Can a video game really be used to teach children in schools? Absolutely, say Minecraft developer Mojang.
If you are yet to come across Minecraft, the basic principles of the game are simple. Users work to create structures in a 3D environment out of cubes, from a range of different materials. Imagine a virtual Lego kit with near infinite resources and possibilities.
Before you jump to conclusions, the game, which has racked up over 100 million users on various platforms, is as we speak being used in more than 3,000 schools around the world. 200 of which are right here in the UK.
The potential for learning in Minecraft was quickly realised when intricate projects including fully functioning virtual computer hard drives, mega cities, and even working calculators were completed. This showed the world the immense possibilities for collaboration, creativity, mathematics, design and so much more.
We’re not talking a day’s work; some of these projects are on-going and are expected to last years!
This potential didn’t go unnoticed. Creators Mojang released a dedicated version of the game, Minecraft EDU, created by teachers for classroom use. The game has been stripped back and contains a set of powerful yet simple tools to fine tune the experience for learning.

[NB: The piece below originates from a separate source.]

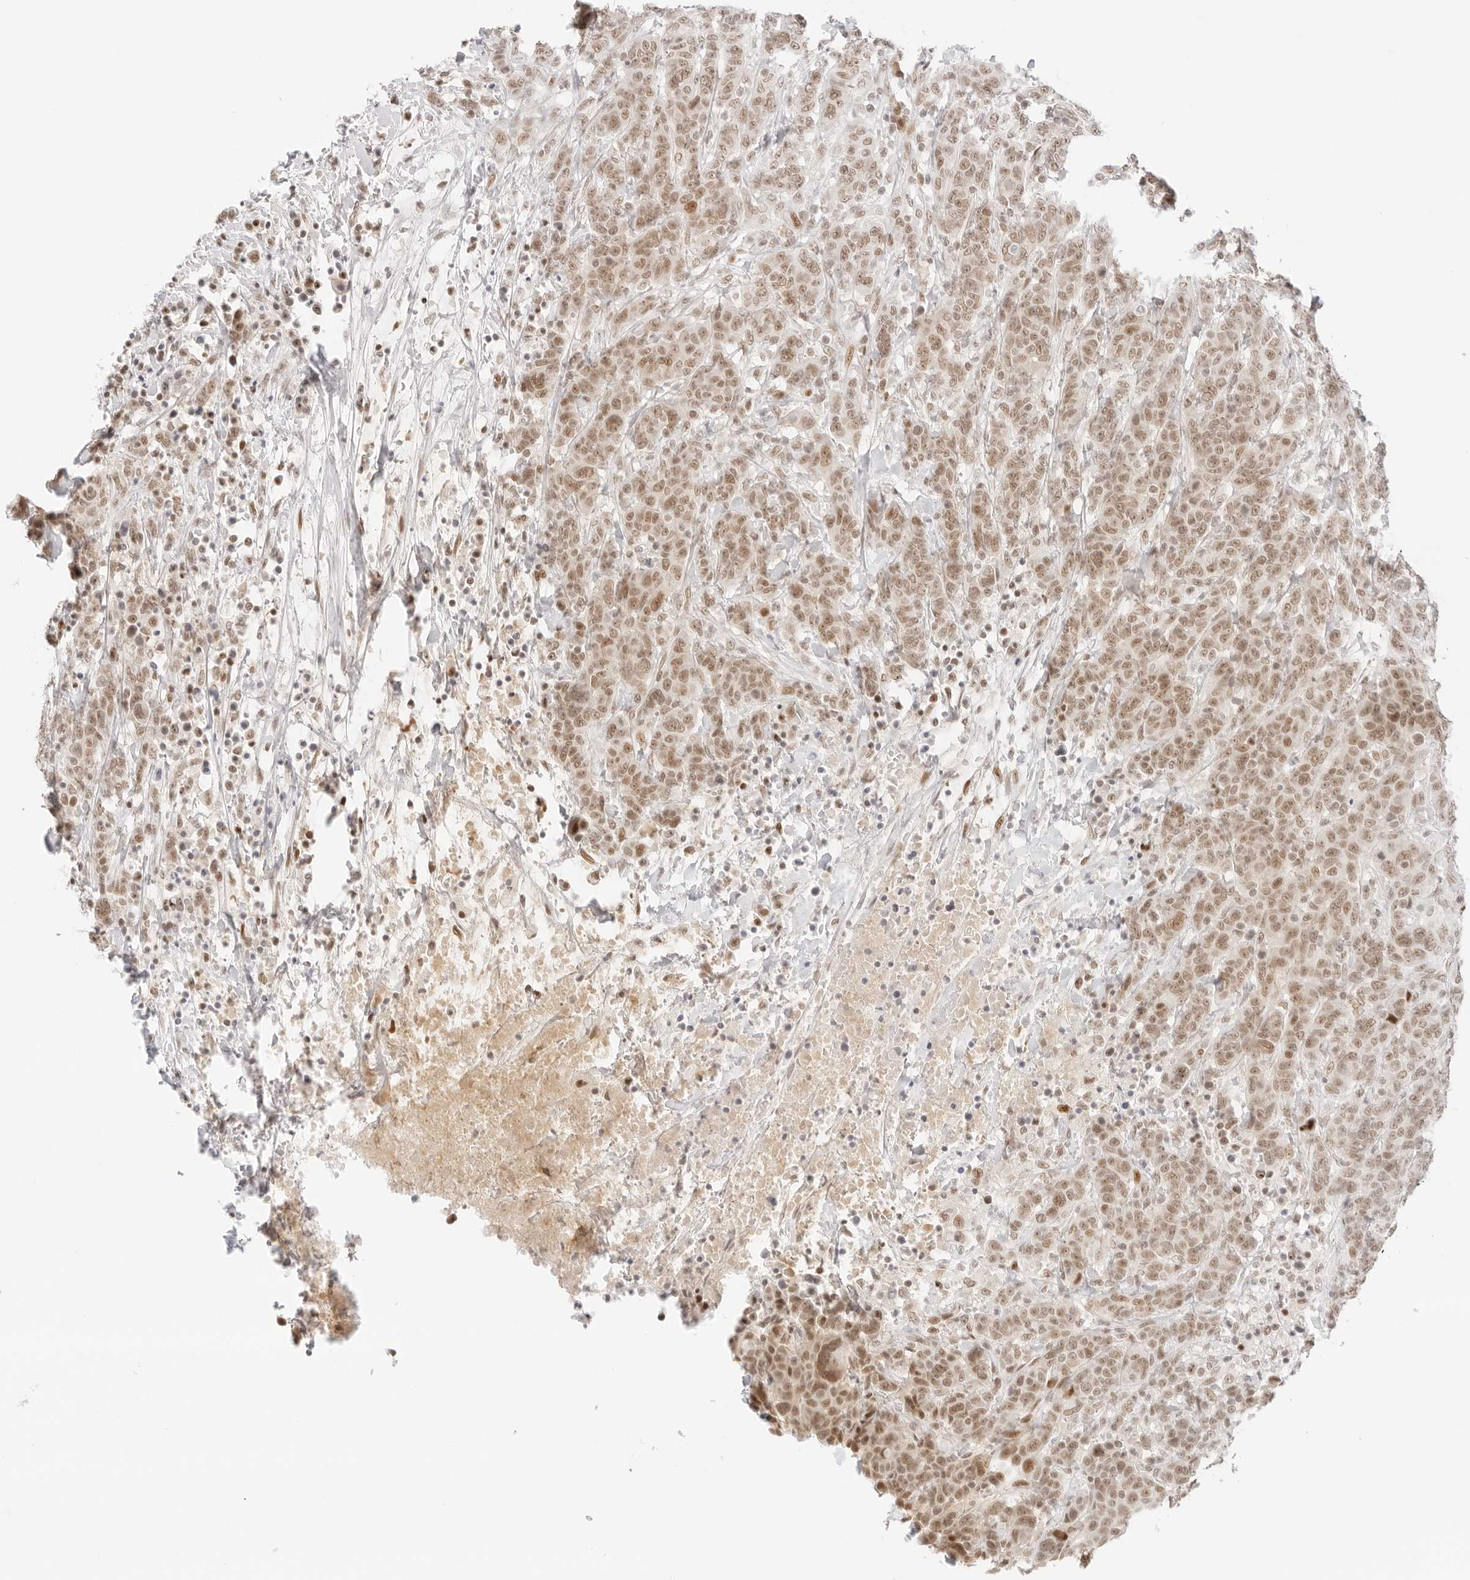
{"staining": {"intensity": "moderate", "quantity": ">75%", "location": "nuclear"}, "tissue": "breast cancer", "cell_type": "Tumor cells", "image_type": "cancer", "snomed": [{"axis": "morphology", "description": "Duct carcinoma"}, {"axis": "topography", "description": "Breast"}], "caption": "A brown stain shows moderate nuclear expression of a protein in infiltrating ductal carcinoma (breast) tumor cells. The protein is stained brown, and the nuclei are stained in blue (DAB (3,3'-diaminobenzidine) IHC with brightfield microscopy, high magnification).", "gene": "ITGA6", "patient": {"sex": "female", "age": 37}}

Not just limited to creative uses, Mojang say it is being used in 40 countries in areas ranging from language and Mathematics, to History and Art.
Some argue that it’s about time children in schools had more freedom to exercise creativity in an educational environment.
It looks like this could be a real step in the right direction for what education in the 21st century should look like. If you aren’t easily impressed, we suggest you go check out what some people have managed to make with the game.